Extracted records
|---|

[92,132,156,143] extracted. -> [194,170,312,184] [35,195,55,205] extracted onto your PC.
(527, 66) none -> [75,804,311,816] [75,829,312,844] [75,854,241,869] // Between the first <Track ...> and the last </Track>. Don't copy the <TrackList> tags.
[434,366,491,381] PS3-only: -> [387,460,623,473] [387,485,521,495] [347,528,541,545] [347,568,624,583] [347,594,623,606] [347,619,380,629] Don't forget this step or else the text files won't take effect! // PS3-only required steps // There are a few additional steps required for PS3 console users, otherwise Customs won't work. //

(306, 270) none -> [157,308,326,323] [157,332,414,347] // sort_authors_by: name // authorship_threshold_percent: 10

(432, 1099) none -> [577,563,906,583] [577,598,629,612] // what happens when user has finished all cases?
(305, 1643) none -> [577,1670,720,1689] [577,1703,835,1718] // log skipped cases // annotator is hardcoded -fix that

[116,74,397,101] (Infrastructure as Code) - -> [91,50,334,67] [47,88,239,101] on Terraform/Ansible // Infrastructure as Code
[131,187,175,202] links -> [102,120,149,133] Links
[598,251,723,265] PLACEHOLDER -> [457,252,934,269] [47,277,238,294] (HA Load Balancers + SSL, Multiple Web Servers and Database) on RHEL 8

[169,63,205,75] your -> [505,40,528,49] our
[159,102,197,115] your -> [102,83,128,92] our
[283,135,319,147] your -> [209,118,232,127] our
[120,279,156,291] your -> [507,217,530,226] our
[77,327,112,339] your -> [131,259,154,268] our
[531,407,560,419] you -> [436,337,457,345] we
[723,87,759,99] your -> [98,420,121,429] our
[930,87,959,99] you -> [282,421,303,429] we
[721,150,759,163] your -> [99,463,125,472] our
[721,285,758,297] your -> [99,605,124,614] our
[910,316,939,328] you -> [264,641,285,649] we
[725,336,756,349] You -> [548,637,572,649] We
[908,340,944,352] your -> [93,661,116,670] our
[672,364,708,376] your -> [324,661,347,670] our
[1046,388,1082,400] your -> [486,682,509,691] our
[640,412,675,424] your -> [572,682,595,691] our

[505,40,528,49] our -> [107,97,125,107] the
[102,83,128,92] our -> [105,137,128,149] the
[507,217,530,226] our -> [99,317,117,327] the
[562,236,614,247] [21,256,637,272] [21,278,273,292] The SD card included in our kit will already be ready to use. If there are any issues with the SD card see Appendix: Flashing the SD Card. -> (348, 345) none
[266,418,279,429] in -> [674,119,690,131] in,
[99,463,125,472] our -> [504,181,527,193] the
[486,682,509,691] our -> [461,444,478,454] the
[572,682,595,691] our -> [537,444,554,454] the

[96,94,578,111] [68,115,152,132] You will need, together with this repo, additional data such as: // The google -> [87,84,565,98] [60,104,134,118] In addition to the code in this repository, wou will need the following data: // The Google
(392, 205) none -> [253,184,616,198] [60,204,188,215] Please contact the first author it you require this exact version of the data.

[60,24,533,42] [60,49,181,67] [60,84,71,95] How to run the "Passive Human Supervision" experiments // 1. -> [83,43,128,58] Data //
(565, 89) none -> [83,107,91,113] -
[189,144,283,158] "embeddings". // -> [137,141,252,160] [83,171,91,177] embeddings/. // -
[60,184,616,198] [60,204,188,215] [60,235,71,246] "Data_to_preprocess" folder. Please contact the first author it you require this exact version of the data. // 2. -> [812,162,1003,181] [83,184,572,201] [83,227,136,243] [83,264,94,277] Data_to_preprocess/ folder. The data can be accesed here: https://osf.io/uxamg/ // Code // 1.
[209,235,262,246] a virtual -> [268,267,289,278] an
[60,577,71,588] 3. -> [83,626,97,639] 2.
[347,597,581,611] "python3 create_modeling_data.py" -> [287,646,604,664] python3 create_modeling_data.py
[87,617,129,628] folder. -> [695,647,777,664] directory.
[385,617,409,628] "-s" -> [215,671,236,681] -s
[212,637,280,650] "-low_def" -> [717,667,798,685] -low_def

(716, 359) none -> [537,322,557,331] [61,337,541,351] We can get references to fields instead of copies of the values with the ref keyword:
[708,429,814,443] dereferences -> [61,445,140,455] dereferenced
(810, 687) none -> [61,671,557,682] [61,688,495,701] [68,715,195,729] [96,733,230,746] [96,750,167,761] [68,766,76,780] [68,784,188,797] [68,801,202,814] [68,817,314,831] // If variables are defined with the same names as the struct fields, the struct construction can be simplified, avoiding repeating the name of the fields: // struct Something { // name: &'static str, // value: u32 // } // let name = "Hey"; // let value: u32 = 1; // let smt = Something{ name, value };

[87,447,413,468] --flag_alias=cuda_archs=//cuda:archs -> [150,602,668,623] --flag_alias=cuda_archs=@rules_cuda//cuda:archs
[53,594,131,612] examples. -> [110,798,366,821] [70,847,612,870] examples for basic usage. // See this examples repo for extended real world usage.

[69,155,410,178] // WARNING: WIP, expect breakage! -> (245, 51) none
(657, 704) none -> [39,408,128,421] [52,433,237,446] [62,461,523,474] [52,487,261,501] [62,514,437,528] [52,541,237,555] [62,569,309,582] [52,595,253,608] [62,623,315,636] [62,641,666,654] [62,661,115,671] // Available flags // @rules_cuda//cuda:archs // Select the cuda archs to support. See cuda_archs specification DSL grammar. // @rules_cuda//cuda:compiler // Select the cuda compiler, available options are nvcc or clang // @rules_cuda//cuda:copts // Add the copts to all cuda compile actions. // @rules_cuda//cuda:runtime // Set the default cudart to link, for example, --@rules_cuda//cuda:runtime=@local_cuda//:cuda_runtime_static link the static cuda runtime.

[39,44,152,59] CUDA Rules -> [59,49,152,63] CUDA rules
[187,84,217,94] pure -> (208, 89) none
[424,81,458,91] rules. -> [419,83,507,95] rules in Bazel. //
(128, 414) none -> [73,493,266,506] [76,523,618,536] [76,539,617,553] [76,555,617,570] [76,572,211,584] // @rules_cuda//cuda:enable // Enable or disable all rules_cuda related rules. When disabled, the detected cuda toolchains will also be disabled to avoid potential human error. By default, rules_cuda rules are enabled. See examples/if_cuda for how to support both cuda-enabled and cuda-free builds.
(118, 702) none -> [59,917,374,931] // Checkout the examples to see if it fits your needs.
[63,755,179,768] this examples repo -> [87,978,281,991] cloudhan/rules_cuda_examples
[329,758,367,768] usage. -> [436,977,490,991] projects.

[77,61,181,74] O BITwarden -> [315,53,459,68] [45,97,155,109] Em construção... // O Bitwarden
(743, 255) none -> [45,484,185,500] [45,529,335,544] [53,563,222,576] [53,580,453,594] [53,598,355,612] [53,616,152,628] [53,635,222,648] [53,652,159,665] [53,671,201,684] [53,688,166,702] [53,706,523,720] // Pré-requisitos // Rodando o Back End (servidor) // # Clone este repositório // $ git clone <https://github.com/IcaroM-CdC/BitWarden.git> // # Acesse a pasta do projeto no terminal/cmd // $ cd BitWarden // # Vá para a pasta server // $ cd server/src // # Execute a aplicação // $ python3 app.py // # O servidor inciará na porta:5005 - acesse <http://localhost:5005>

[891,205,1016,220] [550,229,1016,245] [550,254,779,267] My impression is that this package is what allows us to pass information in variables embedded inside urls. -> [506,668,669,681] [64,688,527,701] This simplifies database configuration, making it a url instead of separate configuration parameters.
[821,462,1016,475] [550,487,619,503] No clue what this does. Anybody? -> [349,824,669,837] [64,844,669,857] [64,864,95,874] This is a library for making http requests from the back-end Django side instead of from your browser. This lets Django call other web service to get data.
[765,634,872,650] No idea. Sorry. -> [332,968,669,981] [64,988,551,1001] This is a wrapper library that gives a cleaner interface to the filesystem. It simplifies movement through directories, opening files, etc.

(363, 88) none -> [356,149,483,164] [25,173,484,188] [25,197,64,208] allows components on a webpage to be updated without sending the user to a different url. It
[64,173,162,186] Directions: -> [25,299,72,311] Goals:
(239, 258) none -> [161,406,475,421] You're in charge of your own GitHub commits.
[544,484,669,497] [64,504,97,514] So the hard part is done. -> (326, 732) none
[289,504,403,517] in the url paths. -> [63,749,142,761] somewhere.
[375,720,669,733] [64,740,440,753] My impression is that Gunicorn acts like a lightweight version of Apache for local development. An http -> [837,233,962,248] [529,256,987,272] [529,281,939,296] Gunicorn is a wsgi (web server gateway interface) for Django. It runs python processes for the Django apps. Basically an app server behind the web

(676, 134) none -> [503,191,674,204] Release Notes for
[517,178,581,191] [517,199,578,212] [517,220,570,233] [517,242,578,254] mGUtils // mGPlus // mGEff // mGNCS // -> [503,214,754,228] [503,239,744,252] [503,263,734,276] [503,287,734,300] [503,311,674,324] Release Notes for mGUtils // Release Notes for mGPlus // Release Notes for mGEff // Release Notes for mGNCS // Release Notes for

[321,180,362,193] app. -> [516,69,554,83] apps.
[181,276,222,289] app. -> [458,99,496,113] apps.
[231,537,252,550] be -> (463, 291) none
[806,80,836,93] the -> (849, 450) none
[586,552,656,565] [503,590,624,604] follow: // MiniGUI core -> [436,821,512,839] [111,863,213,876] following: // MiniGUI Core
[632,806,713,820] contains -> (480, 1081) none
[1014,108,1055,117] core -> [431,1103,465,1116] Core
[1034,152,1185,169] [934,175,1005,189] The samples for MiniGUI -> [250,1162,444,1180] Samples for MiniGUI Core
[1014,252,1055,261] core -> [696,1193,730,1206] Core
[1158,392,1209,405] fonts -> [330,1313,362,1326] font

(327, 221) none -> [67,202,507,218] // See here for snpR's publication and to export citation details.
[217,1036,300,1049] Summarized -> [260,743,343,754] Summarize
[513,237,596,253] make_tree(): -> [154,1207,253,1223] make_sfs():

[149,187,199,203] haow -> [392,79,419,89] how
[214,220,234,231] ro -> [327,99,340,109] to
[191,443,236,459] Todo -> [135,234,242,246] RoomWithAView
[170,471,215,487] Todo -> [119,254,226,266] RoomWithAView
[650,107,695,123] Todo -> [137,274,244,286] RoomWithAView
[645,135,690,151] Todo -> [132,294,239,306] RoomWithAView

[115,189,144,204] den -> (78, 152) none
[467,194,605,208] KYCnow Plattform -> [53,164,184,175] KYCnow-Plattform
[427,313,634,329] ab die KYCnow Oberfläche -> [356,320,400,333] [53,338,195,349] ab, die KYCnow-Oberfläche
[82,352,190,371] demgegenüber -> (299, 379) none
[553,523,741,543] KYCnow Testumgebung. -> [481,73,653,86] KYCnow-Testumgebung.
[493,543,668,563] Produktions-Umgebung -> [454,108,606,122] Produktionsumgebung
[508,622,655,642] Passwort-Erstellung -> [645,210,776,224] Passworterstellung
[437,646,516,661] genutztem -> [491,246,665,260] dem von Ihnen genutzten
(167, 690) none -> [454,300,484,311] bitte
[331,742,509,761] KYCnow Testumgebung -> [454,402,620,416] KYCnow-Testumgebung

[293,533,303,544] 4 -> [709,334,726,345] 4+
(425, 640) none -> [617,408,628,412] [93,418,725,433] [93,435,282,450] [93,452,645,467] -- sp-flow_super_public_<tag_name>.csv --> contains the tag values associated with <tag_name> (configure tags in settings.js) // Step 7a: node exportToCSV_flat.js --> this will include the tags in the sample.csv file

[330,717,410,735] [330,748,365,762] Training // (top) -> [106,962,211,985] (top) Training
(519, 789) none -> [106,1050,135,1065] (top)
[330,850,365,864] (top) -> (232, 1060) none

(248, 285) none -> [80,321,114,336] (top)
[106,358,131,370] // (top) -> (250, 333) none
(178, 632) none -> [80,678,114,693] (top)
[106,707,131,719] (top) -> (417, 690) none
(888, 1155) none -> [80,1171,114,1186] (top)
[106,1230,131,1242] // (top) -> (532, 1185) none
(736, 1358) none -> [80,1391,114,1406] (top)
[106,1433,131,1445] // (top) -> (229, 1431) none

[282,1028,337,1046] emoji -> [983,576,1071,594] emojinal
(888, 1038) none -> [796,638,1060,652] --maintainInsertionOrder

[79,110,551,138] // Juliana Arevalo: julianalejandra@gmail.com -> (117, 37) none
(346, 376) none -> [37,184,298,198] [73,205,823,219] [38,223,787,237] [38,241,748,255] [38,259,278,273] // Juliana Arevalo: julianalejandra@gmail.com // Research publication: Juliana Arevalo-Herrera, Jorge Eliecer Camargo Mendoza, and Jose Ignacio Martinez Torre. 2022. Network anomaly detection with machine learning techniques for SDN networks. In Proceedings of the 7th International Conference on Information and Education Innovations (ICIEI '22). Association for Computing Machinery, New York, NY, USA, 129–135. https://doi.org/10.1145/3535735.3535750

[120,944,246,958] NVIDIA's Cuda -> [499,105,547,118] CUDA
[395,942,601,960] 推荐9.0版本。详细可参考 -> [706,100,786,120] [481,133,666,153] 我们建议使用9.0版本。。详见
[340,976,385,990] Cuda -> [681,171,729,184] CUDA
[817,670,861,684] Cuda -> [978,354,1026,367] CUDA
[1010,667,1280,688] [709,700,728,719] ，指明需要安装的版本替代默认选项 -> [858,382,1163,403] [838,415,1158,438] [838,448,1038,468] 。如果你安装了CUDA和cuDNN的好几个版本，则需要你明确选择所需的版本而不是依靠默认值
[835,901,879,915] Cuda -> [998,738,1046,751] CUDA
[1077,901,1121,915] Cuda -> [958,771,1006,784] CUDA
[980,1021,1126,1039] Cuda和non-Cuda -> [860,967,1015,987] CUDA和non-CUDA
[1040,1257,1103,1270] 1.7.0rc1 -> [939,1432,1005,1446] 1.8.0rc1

|---|

__Task objective__. Your answer should consist solely of the lines above from the line with "(565, 89) none" to the line with "-> [137,141,252,160] [83,171,91,177]", both included, reproduced exactly.

__Output below__.
(565, 89) none -> [83,107,91,113] -
[189,144,283,158] "embeddings". // -> [137,141,252,160] [83,171,91,177] embeddings/. // -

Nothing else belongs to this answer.